Contributory Negligence in Maryland

Maryland is one of five jurisdictions in the United States (along with Virginia, Washington D.C., Alabama, and North Carolina) that continues the continues to use contributory negligence instead of comparative negligence. Under the majority rule doctrine of comparative negligence, when both the accident victim and the defendant contributed to a loss by failing to exercise the required degree of care, fault is relatively apportioned by the accident victim and the defendant(s). Accordingly, the damages awarded to the accident victim are decreased in direct proportion to her own negligence. For example, if the jury found that the accident victim's damages were worth $500,000 but felt that the plaintiff was 20% at fault for the accident, the jury award would be effectively $400,000.

The contributory negligence standard we use in Maryland is more harsh to injury victims and creates real challenges for Maryland personal injury lawyers seeking justice for their clients. Under this rule, the accident victim's failure to exercise due care which contributes even in the slightest way to plaintiff injuries is an absolute bar to recovery. Under the example above, even if the jury believe the plaintiff was only 1% at fault for her injuries, she would be completely barred from a recover.

The Maryland Court of Appeals adopted the doctrine of contributory negligence in1847 in Irwin v. Sprigg. In 1966, Maryland adopted the Second Restatement of Torts' definition of contributory negligence. The Restatement defines contributory negligence as "the conduct on the part of the plaintiff which falls below the standard to which he should conform for his own protection, and which is a legally contributing cause co-operating with the negligence of the defendant. . . . ."

Personal injury lawyers in Maryland representing accident victims have sought and been denied relief from the harsh effect of the contributory negligence rule for years by the Maryland legislature. In 1868, Maryland Court of Appeals adopted the last clear chance doctrine, allowing recovery by accident victim, who otherwise would be barred for recovery under the contributory negligence doctrine, if the defendant had the last chance to avoid the accident.

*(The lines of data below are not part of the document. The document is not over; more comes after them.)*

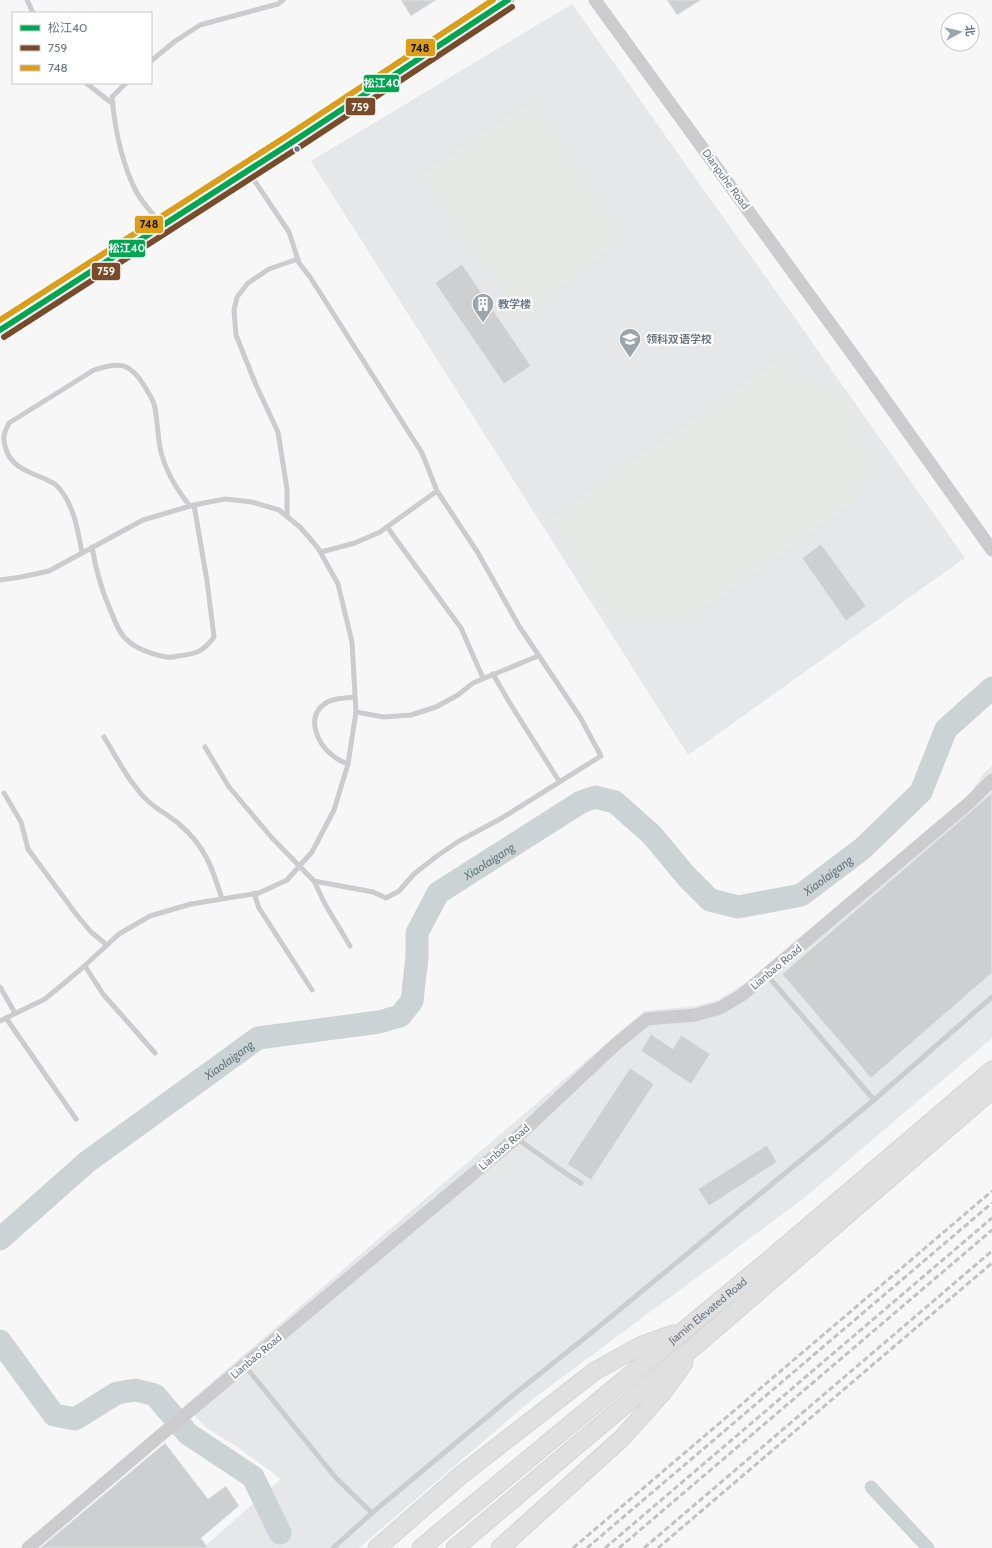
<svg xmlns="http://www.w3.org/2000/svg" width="992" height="1548" viewBox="0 0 992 1548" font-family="Cabin,'Noto Sans SC',sans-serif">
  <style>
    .built { fill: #e6e7e8 }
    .green { fill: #e6e9e5 }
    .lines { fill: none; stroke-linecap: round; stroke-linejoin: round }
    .canal { stroke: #ccd3d5; stroke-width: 13 }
    .river { stroke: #ccd3d5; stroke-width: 23 }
    .building { fill: #cecfd0; stroke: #e6e6e6 }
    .trunk-casing { stroke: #d3d4d4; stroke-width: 19 }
    .service { stroke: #ccccce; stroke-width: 5 }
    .tertiary { stroke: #ccccce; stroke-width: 13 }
    .trunk { stroke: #e0e0e1; stroke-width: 17 }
    .rail { stroke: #c1c2c3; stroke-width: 3; stroke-dasharray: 6 3; stroke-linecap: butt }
    .bus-1-casing { stroke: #fff; stroke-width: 9 }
    .bus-2-casing { stroke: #fff; stroke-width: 9 }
    .bus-3-casing { stroke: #fff; stroke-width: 9 }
    .bus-1 { stroke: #00a651; stroke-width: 6 }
    .bus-2 { stroke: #7a4b2a; stroke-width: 6 }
    .bus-3 { stroke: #db9d1a; stroke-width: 6 }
    .bus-dot { fill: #6b7783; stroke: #fff; stroke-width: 1.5 }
    .labels { text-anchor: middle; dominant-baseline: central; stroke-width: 4; stroke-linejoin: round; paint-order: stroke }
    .street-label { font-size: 11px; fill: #6b7783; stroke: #fff }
    .poi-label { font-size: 11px; font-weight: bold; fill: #6b7783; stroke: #fff; text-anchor: start }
    .water-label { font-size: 12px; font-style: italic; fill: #67777f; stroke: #fff }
    .line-badge { stroke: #fff; stroke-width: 1.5 }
    .badge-label { font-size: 11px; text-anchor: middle; font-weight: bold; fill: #fff }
    .pale-badge-label { font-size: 11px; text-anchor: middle; font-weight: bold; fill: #111 }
  </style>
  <rect width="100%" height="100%" fill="#f7f7f7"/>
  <g class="built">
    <path d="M 572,4 L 965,558 L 688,755 L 311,161 Z"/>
    <path d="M 992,766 L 992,1038 L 803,1199 L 534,1398 L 359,1548 L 203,1548 L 281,1479 L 236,1446 L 208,1429 L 184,1406 L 644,1011 L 696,1006 L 718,1000 L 747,982 L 967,798 L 984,773 Z"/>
  </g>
  <g class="green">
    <path d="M 533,100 L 626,236 L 522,318 L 423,174 Z"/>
    <path d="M 795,348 L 805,362 L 791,374 L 818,381 L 843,395 L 850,401 L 863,423 L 869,464 L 868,475 L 862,487 L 851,504 L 685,622 L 637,624 L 604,613 L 550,519 Z"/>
  </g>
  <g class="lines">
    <path class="canal" d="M 871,1487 L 928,1548"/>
    <g class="river">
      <path id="s1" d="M 0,1239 L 87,1162 L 258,1038 L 379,1022 L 400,1016 L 412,1001 L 417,957 L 417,933 L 438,893 L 581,802 L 595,797 L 615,802 L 652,835 L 687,877 L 710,900 L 738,907 L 801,895 L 862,849 L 921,792 L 946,729 L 992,688"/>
      <path d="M 0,1341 L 54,1415 L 75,1419 L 117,1393 L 136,1390 L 155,1395 L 188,1434 L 253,1477 L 280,1533"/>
    </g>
  </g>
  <g class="building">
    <path d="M 401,0 L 436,0 L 411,16 Z"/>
    <path d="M 667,0 L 701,0 L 677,15 Z"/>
    <path d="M 462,264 L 531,366 L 504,384 L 435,283 Z"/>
    <path d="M 821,544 L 866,606 L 846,621 L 802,558 Z"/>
    <path d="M 992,793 L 992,973 L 871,1078 L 782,974 Z"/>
    <path d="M 651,1034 L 673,1049 L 681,1035 L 710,1054 L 691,1084 L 641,1051 Z"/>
    <path d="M 630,1068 L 654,1084 L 591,1180 L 567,1164 Z"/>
    <path d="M 767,1145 L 777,1162 L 709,1206 L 698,1189 Z"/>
    <path d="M 165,1443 L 208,1499 L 226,1486 L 239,1506 L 201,1538 L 208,1548 L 40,1548 Z"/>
  </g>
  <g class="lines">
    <g class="trunk-casing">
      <g id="trunk">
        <path d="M 377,1548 L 461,1475 L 595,1371 L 640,1346 L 673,1334"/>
        <path id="s2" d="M 421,1548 L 769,1260 L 992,1070"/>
        <path d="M 455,1548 L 702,1340 L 992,1090"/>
        <path d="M 500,1548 L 622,1438 L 663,1392 L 684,1363"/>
      </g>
    </g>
    <g class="service">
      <path d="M 27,0 L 33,13"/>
      <path d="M 151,61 L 174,42 L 200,25 L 278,4 L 283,0"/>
      <path d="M 86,83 L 113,104"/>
      <path d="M 126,83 L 112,97 C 115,130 121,163 137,193 C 143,204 154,215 162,225"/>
      <path d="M 248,171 L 289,232 L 299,263 L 310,277 L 422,453 L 437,491 L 478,553 L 519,626 L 580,717 L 601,756 L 502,818 L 459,841 L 437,856 L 414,874 L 399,891 L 386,898 L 373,892 L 314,881"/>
      <path d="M 287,516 L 287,489 L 278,432 L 256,385 L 236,335 L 234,310 L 237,297 L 248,283 L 269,269 L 298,259"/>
      <path d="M 387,527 L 461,628 L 483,678"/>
      <path d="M 92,547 C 96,571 102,592 112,614 C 115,622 119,632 125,638 C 134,648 153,655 166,657 C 170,658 174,657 178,656 C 196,654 203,652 214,637 L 207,581 L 194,505"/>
      <path d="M 321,552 L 355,543 L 380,532 L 437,491"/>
      <path d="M 82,553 C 78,530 73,501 56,485 C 53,482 48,481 45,479 C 29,472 11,467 6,449 C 2,438 4,433 9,423 L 94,370 C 120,361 131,363 145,387 C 148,392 152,398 154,404 C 158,419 157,436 161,452 C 166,472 177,490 190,506"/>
      <path d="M 0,580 L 21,577 L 49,571 L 143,520 L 194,505 L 225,499 L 252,502 L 279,510 L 300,527 L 318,548 L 338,584 L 352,642 L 356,712 L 348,764 L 334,810 L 312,852 L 287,880 L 259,893 L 191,904 L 150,916 L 119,934 L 80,970 L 45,999 L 0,1021"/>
      <path d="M 493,674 L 511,705 L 559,781"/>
      <path d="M 356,712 L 384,717 L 411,715 L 436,707 L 458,695 L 473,683 L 538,656"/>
      <path d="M 104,737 C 117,758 131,786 149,802 C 158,810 170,816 179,824 C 205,846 212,867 222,899"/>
      <path d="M 205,747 L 229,787 L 273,839 L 314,881 L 325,904 L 350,946"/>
      <path d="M 348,764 C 343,762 336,759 332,755 C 318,744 306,719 323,705 C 331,698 345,698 355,697"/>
      <path d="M 4,793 L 21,822 L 28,849 L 76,914 L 91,932 L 107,945"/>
      <path d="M 254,893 L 259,908 L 312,990"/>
      <path d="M 85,966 L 103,994 L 155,1053"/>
      <path d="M 767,975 L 874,1100"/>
      <path d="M 0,987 L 15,1013"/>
      <path d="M 6,1018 L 76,1119"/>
      <path d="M 516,1138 L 571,1177 L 581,1183"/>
      <path d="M 245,1366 L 336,1478 L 372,1513"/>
      <path d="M 333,1548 L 372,1513 L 517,1392 L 596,1329 L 874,1100 L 992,997"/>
    </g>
    <g class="tertiary">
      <path d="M 595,0 L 856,359 L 992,550"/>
      <path d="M 0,330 L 294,141 L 508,0"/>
      <path d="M 28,1548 L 161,1435 L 516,1138 L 616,1044 L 647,1019 L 695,1015 L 720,1008 L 742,995 L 969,803 L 992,780"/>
    </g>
    <use href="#trunk" class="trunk"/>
    <g class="rail">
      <path d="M 573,1548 L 992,1191"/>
      <path d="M 587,1548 L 992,1203"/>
      <path d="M 605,1548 L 992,1218"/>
      <path d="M 619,1548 L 992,1230"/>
      <path d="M 644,1548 L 992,1251"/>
      <path d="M 658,1548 L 992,1263"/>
    </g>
    <g class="bus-1-casing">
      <path id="bus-1" d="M 0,330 L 294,141 L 508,0"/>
    </g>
    <g class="bus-2-casing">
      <path id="bus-2" d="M 4,337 L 298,148 L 512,7"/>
    </g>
    <g class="bus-3-casing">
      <path id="bus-3" d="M 0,320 L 290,134 L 493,0"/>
    </g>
    <use href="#bus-1" class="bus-1"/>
    <use href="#bus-2" class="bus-2"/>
    <use href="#bus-3" class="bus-3"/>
  </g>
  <defs>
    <g id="building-pin" transform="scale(1.15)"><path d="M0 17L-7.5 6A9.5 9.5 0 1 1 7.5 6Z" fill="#9ca4ac" stroke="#fff"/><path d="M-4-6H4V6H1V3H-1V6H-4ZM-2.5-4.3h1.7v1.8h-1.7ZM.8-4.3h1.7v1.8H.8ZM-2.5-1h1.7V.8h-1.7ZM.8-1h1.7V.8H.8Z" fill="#fff"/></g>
    <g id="school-pin" transform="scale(1.15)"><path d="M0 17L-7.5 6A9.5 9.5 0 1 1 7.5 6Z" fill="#9ca4ac" stroke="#fff"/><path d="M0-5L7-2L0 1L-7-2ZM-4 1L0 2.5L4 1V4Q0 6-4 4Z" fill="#fff"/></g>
  </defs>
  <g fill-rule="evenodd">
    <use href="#building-pin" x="483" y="304"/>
    <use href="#school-pin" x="630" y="339"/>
  </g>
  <circle class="bus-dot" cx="297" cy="149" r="3.5"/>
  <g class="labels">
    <g class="street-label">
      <text transform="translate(726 179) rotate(54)">Dianpuhe Road</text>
      <text transform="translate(776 967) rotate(-40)">Lianbao Road</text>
      <text transform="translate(504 1147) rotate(-41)">Lianbao Road</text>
      <text stroke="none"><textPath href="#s2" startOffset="372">Jiamin Elevated Road</textPath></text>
      <text transform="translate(256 1356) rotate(-40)">Lianbao Road</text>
    </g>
    <g class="poi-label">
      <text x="498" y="304">教学楼</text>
      <text x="646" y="339">领科双语学校</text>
    </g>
    <g class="water-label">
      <text stroke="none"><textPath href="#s1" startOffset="664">Xiaolaigang</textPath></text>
      <text stroke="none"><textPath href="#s1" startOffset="1072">Xiaolaigang</textPath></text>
      <text stroke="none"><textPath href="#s1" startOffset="291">Xiaolaigang</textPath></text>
    </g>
  </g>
  <g class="line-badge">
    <rect x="405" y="38" width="31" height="19" rx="4" fill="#db9d1a"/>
    <rect x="363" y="74" width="37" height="19" rx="4" fill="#00a651"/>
    <rect x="345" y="97" width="31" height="19" rx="4" fill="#7a4b2a"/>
    <rect x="134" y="215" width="30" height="19" rx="4" fill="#db9d1a"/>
    <rect x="108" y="239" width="38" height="19" rx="4" fill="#00a651"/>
    <rect x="91" y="262" width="30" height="19" rx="4" fill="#7a4b2a"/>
  </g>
  <g class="badge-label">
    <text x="382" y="87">松江40</text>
    <text x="360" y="111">759</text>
    <text x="127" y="252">松江40</text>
    <text x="106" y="275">759</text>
  </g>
  <g class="pale-badge-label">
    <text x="420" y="52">748</text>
    <text x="149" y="228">748</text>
  </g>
  <rect x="12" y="12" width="140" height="72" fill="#ffffff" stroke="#c4c9cd"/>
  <rect x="20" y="25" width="20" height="6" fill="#00a651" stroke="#c4c9cd"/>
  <text x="48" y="32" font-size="12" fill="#6b7783">松江40</text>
  <rect x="20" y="45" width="20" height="6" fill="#7a4b2a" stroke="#c4c9cd"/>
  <text x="48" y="52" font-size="12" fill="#6b7783">759</text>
  <rect x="20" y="65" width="20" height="6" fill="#db9d1a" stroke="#c4c9cd"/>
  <text x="48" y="72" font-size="12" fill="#6b7783">748</text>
  <g transform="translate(960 32) rotate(82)"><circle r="19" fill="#ffffff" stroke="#c4c9cd"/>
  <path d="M0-3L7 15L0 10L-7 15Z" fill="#9ca4ac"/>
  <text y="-6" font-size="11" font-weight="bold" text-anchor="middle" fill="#6b7783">北</text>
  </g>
</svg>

The doctrine of the "last clear chance," which is that where the accident victim has through her own negligence placed herself in danger of injury at the hands of another which she is unable to prevent, that if the other knows or should know of his peril in time to avoid injuring him, and she fails to exercise reasonable care to do so, she is guilty of actionable negligence. The basis of the doctrine of last clear chance is that the defendant has actual knowledge, or is under some legal duty that charges him with knowledge:

(1) that if he persists in a course which he is pursuing it will result in injury to another,

(2) which the other cannot, because of ignorance or disability, be reasonably expected to avoid,

(3) when the actor either has or is chargeable with that knowledge in time by the exercise of ordinary care to avoid injuring the plaintiff, but

(4) fails to do so.

In other words, the defendant is negligent, the accident victim is contributorily negligent and the plaintiff makes "a showing of something new or sequential, which affords the defendant a fresh opportunity (of which he fails to avail himself) to avert the consequences of his original negligence." Nationwide Mutual insurance. v. Anderson, 160 Md. App. 348, 356 (1995).